Materials can be used in two ways: inline or declared. Inline materials are defined as they are attached to primitives:

sphere {
  material = {
    diffuse = (1,0,0.4);
    specular = (1,1,1);

A declared material is given a name at the top level and referred to later:

material {
  name = "gold";
  diffuse = (0.9,0.9,0);
  specular = (1,1,0);
  emissive = (0.1,0.1,0);
  shininess = 0.92;

box {
  material = "gold";

Hacking the Format

The trace parser is designed to be fairly extensible, and it should be possible to add support for whatever you need. It consists of two main modules, the tokenizer and the parser. The tokenizer does nothing more than split the input up into distinct tokens, while the parser does the actual work of converting these into a scene in memory.

The operation of the tokenizer is quite simple, and it is unlikely that you would ever have a need to modify this. You are, however, likely to need to add keywords in token.{h,cpp}, because unregistered keywords are rejected as syntax errors by the parser. See below for instruction on how to do this.

The parser is a more complex beast, but its basic operation is as follows: as it reads the stream of tokens, it looks at the next one and uses this token to make a guess at what the user is intending; that is, if it sees the "sphere" keyword, it calls the "parseSphere" method. Thus, it is important that any extensions that you make to the language be easily recognizable by a single token. There are a number of helper functions in the parser, like "parseVec3f" and "parseScalar", that can take care of many of the dirty details for you, so that you can focus on the higher-level language.

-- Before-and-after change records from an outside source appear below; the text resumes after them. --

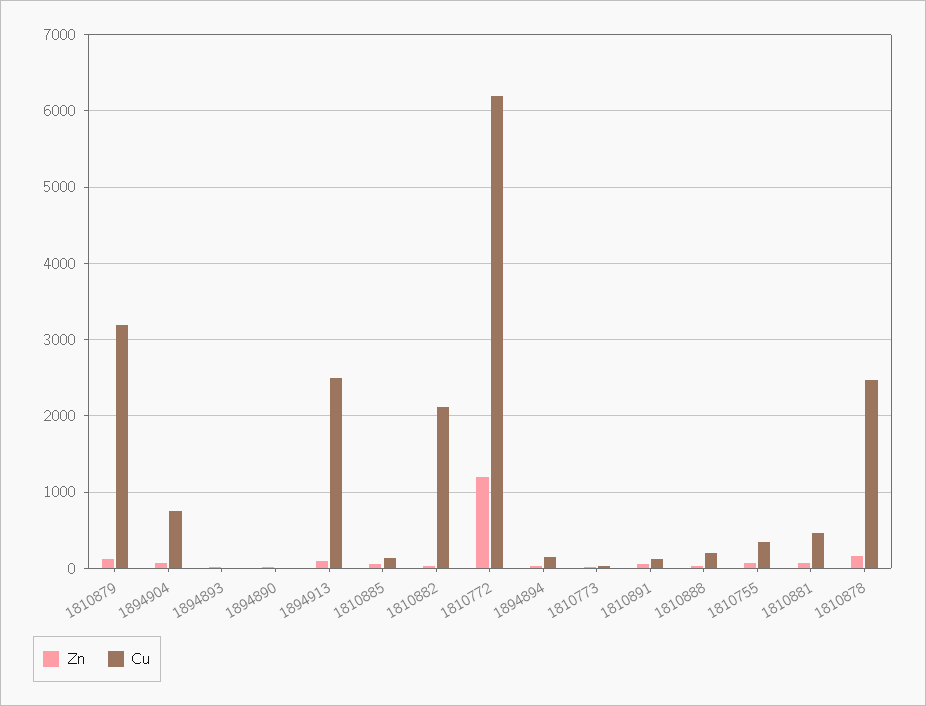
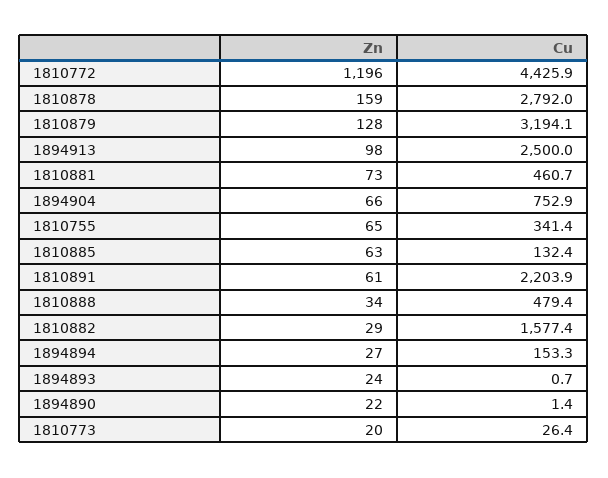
  {
    "Zn": {
      "1810879": 128,
      "1894904": 66,
      "1894893": 24,
      "1894890": 22,
      "1894913": 98,
      "1810885": 63,
      "1810882": 29,
      "1810772": 1196,
      "1894894": 27,
      "1810773": 20,
      "1810891": 61,
      "1810888": 34,
      "1810755": 65,
      "1810881": 73,
      "1810878": 159
    },
    "Cu": {
      "1810879": 3194.1,
      "1894904": 752.9,
      "1894893": 0.7,
      "1894890": 1.4,
      "1894913": 2500,
      "1810885": 132.4,
-     "1810882": 2100,
+     "1810882": 1577.4,
-     "1810772": 6200,
+     "1810772": 4425.9,
      "1894894": 153.3,
      "1810773": 26.4,
-     "1810891": 100,
+     "1810891": 2203.9,
-     "1810888": 200,
+     "1810888": 479.4,
      "1810755": 341.4,
      "1810881": 460.7,
-     "1810878": 2500
+     "1810878": 2792
    }
  }

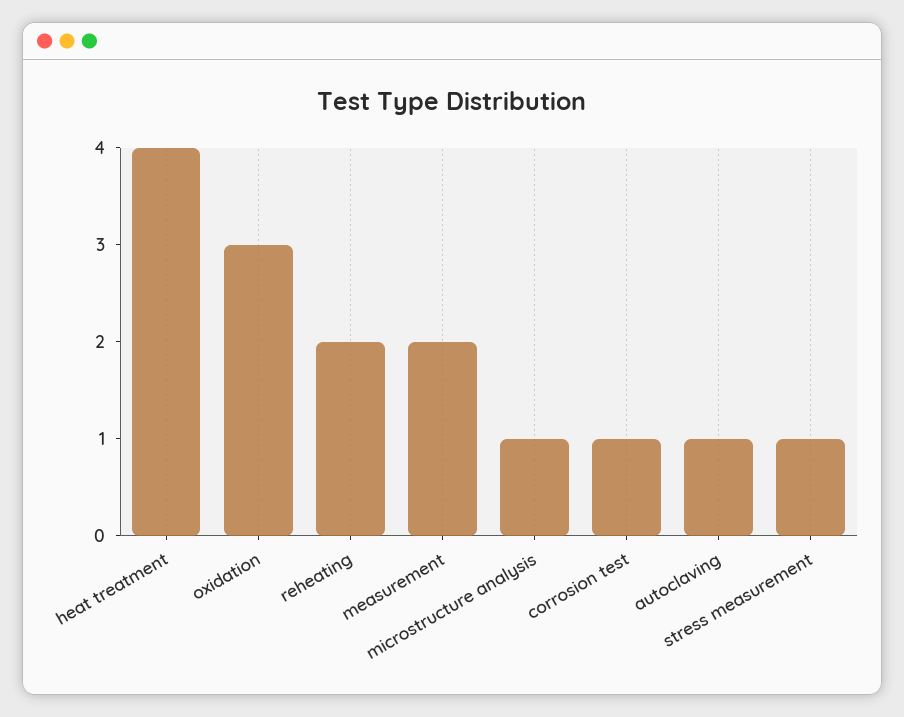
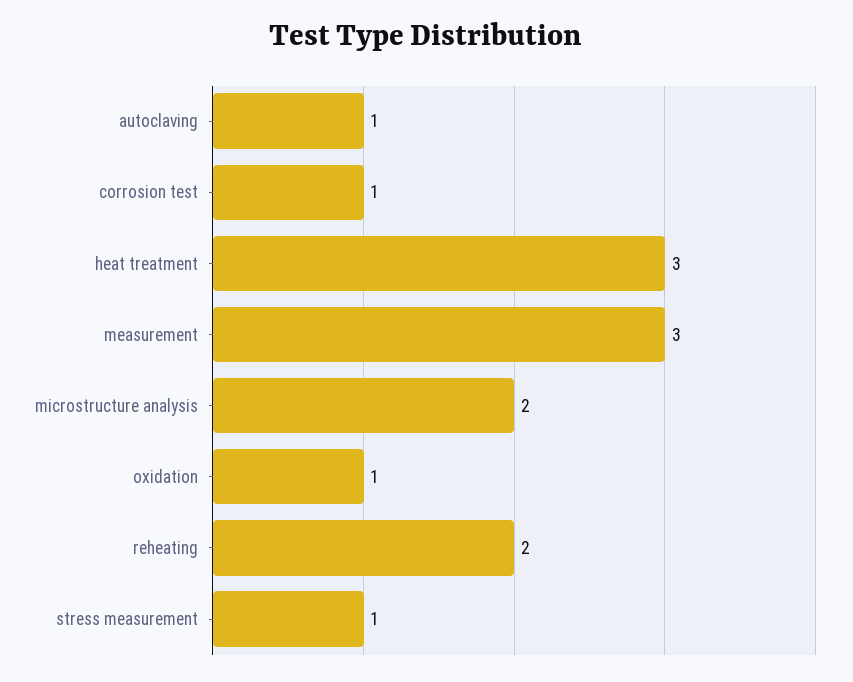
  {
-   "heat treatment": 4,
+   "heat treatment": 3,
-   "oxidation": 3,
+   "oxidation": 1,
    "reheating": 2,
-   "measurement": 2,
+   "measurement": 3,
-   "microstructure analysis": 1,
+   "microstructure analysis": 2,
    "corrosion test": 1,
    "autoclaving": 1,
    "stress measurement": 1
  }

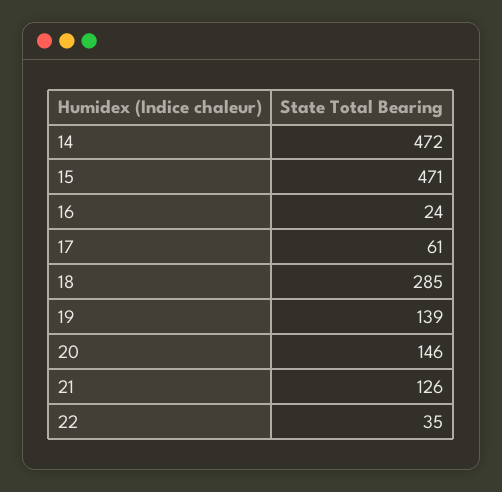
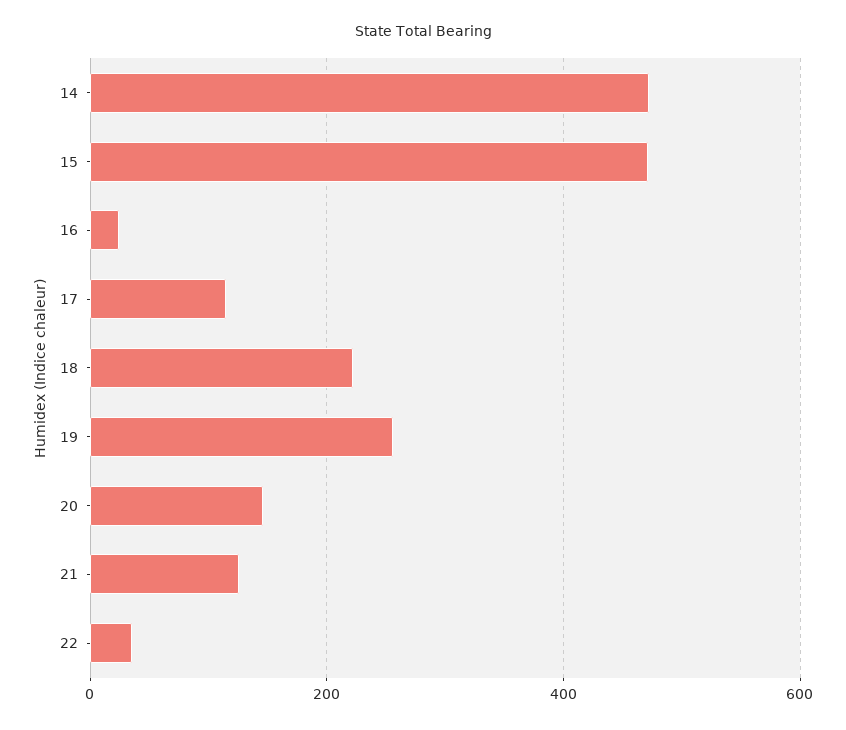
  {
    "14": 472,
    "15": 471,
    "16": 24,
-   "17": 61,
+   "17": 120,
-   "18": 285,
+   "18": 220,
-   "19": 139,
+   "19": 260,
    "20": 146,
    "21": 126,
    "22": 35
  }

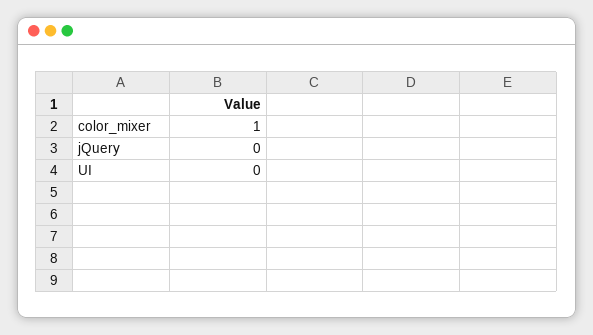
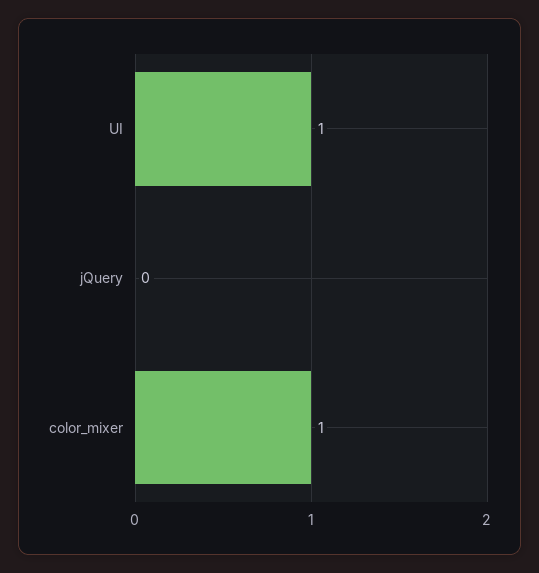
  {
    "color_mixer": 1,
    "jQuery": 0,
-   "UI": 0
+   "UI": 1
  }

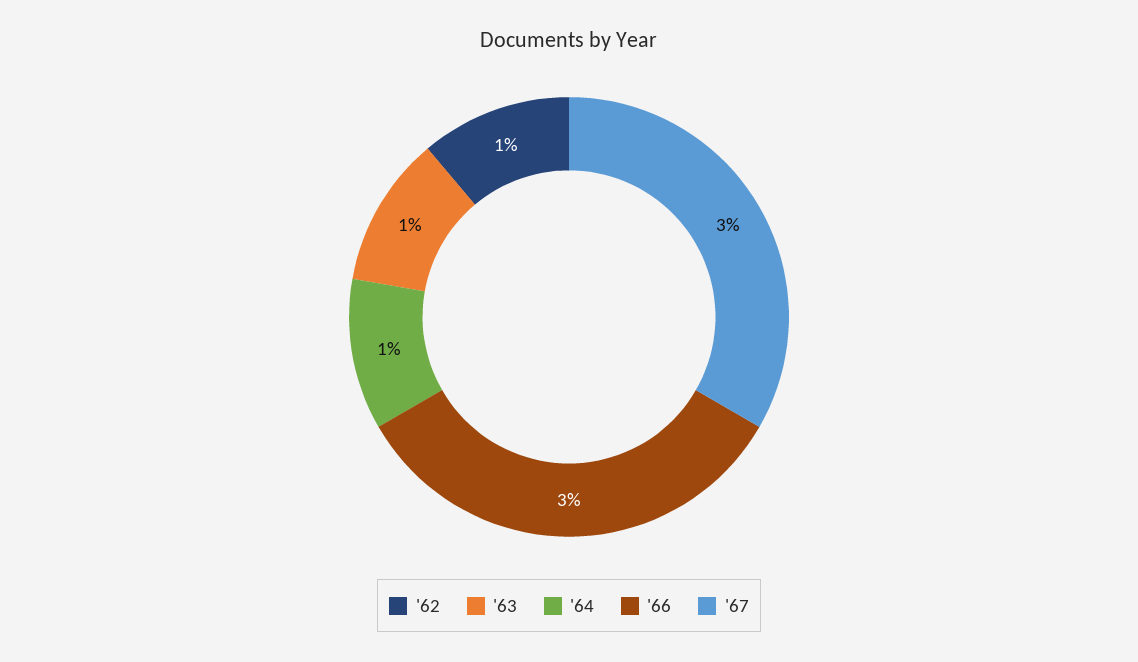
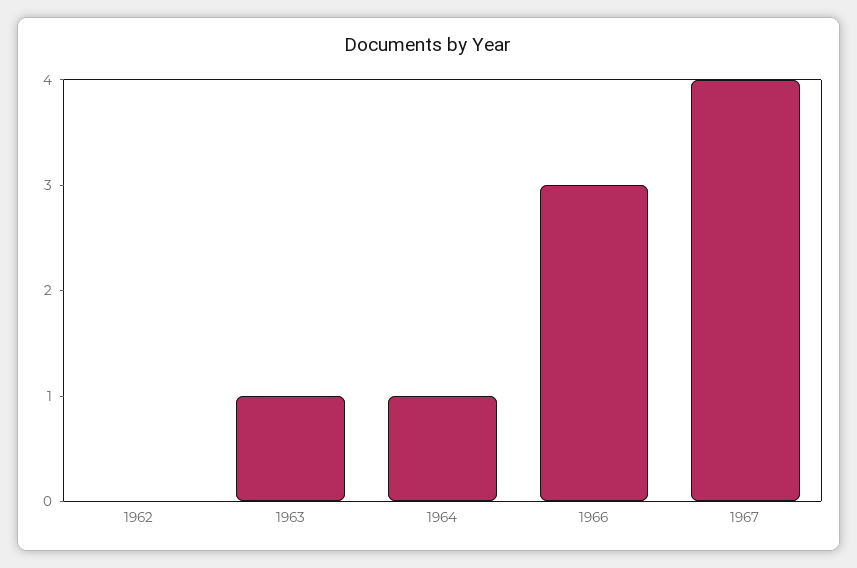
  {
-   "'62": 1,
+   "'62": 0,
    "'63": 1,
    "'64": 1,
    "'66": 3,
-   "'67": 3
+   "'67": 4
  }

Now I'll include a couple of sample modifications to the raytracer.

Suppose for of all that we want to add a new primitive, the "pseudosphere". The first thing we need to do is open up Token.h and find the enum listing all the token types. We can add the symbol "PSEUDOSPHERE" to the end of this list as follows:

enum SYMBOL {
  PSEUDOSPHERE  // <-- new token goes here

Now we need to open up Token.cpp and add the pseudosphere to the two lookup tables:

tokenNames[ PSEUDOSPHERE ] = "pseudosphere";
reservedWords[ "pseudosphere" ] = PSEUDOSPHERE;

Now, finally, we can add the new primitive to Parser.{h,cpp}. The best way to go about this is to look at how existing primitives are handled (sphere, box, etc.) and copy that code. It should also be noted that in order to parse a new kind of primitive, you should add dispatching for that primitive to the parseScene, parseTransformableElement, and parseGeometry functions, which is fairly self-explanatory.

Now, suppose you want to add a new attribute to a material. You would start by making the same modifications to the Token class as above. In Parser.cpp, however, you would find that the only function you actually need to modify is parseMaterial(); depending on the type of parameter, a call to parseScalarMaterialParameter() or parseVec3fMaterialParameter() should do the trick.